Sunday, January 24, 2010

Code Kata: A data sifter

Here's a problem inspired by a scheme example I discovered another day.

Write a data sifter, sift, that partitions a string into a list of lists.  Start with the case of using letters as a delimiter, and numbers as data.  There can be any number of repetitions of numbers & letters.

user=>(sift "a1b2cd34")
(("a" ("1")) ("b" ("2")) ("c" ()) ("d" ("3" "4")))

Next, add the ability to your sift function to accept a list as input, as well as a string.

user=>(sift ("a" "1" "b" "2" "c" "d" "3" "4"))
(("a" ("1")) ("b" ("2")) ("c" ()) ("d" ("3" "4")))

After that, add the ability to take a vector/array as an input

user=>(sift ["a" "1" "b" "2" "c" "d" "3" "4"])
(("a" ("1")) ("b" ("2")) ("c" ()) ("d" ("3" "4")))

Finally, let your sift accept a collection of any object, and an arbitrary predicate.  If the predicate is true, the object is a delimiter (e.g. a String).  If the predicate is false, the object is data (e.g. a Number).

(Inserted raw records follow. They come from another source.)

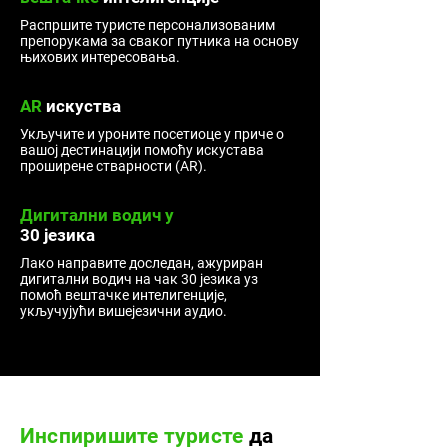
Распршите туристе персонализованим
препорукама за сваког путника на основу
њихових интересовања.
AR
искуства
Укључите и уроните посетиоце у приче о
вашој дестинацији помоћу искустава
проширене стварности (AR).
Дигитални водич у
30 језика
Лако направите доследан, ажуриран
дигитални водич на чак 30 језика уз
помоћ вештачке интелигенције,
укључујући вишејезични аудио.
Инспиришите туристе
да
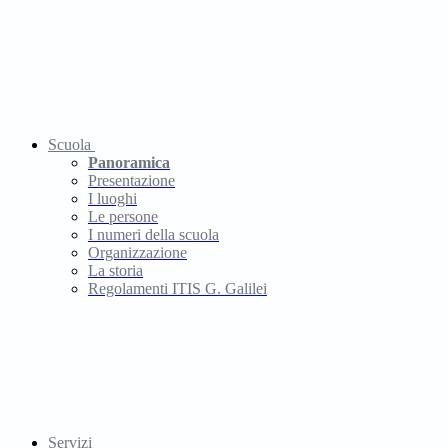
Scuola
Panoramica
Presentazione
I luoghi
Le persone
I numeri della scuola
Organizzazione
La storia
Regolamenti ITIS G. Galilei
Servizi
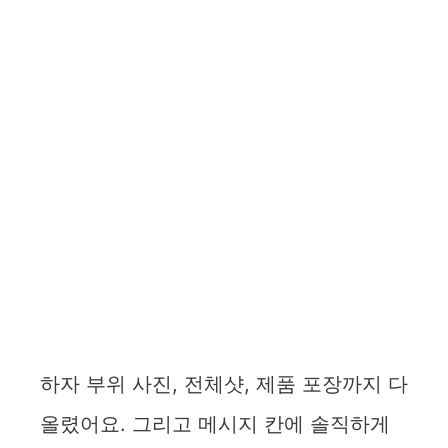
하자 부위 사진, 전체샷, 제품 포장까지 다
올렸어요. 그리고 메시지 칸에 솔직하게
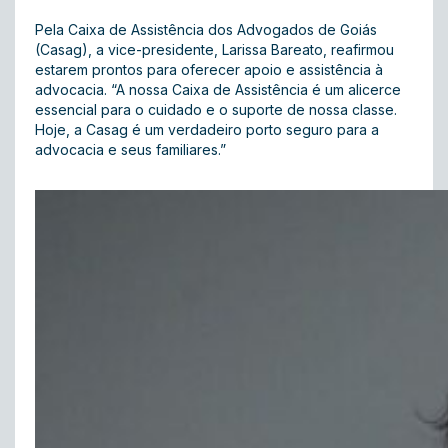
Pela Caixa de Assistência dos Advogados de Goiás
(Casag), a vice-presidente, Larissa Bareato, reafirmou
estarem prontos para oferecer apoio e assistência à
advocacia. “A nossa Caixa de Assistência é um alicerce
essencial para o cuidado e o suporte de nossa classe.
Hoje, a Casag é um verdadeiro porto seguro para a
advocacia e seus familiares.”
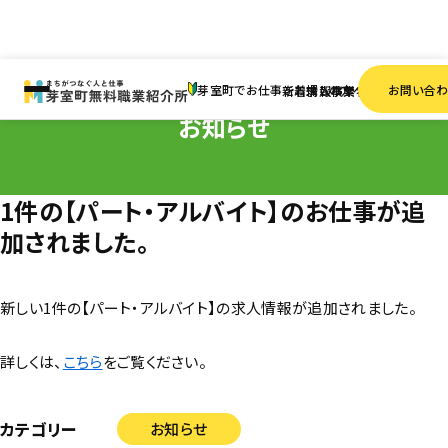
HOME
お知らせ
1件の【パート・アルバイト】のお仕事が追加されました。
芽室町でお仕事をお探しの方へ
お問い合
新着情報
求人検索
事業者一覧
お知らせ
1件の【パート・アルバイト】のお仕事が追
加されました。
新しい1件の【パート・アルバイト】の求人情報が追加されました。
詳しくは、
こちら
をご覧ください。
カテゴリー
お知らせ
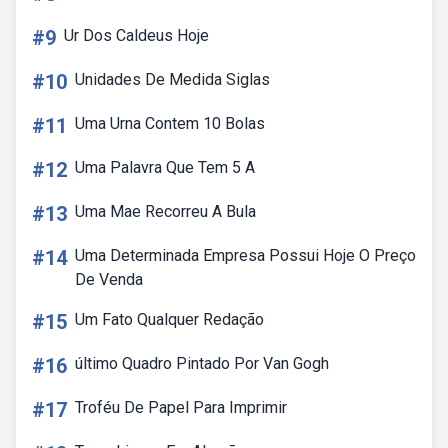
#9
Ur Dos Caldeus Hoje
#10
Unidades De Medida Siglas
#11
Uma Urna Contem 10 Bolas
#12
Uma Palavra Que Tem 5 A
#13
Uma Mae Recorreu A Bula
#14
Uma Determinada Empresa Possui Hoje O Preço
De Venda
#15
Um Fato Qualquer Redação
#16
último Quadro Pintado Por Van Gogh
#17
Troféu De Papel Para Imprimir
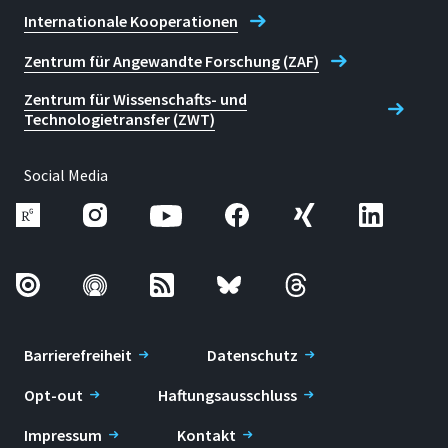
Internationale Kooperationen
Zentrum für Angewandte Forschung (ZAF)
Zentrum für Wissenschafts- und
Technologietransfer (ZWT)
Social Media
Barrierefreiheit
Datenschutz
Opt-out
Haftungsausschluss
Impressum
Kontakt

user=>(sift string? ["a" 1 "b" 2 "c" "d" 3 4])
(("a" (1)) ("b" (2)) ("c" ()) ("d" (3 4)))

I'll be posting my solution in about a week.

1 comment:

  1. Great blog and screencasts you have here.

    I guess it's considered bad style to argue with a specification but I'll do it anyway. It seems to me that the "correct" specification would be to return

    ([("a") (1)] [("b") (2)] [("c" "d") (3 4)])

    In other words, you're essentially partitioning the list into maximal alternating runs of satisfying and non-satisfying elements. With that fixed spec, the solution is easy and natural:

    A natural use case for this function is the standard regexp split function, although it usually returns a flattened version of sift's output where (cons [as cs] ...) would be replaced by (cons as (cons bs ...)).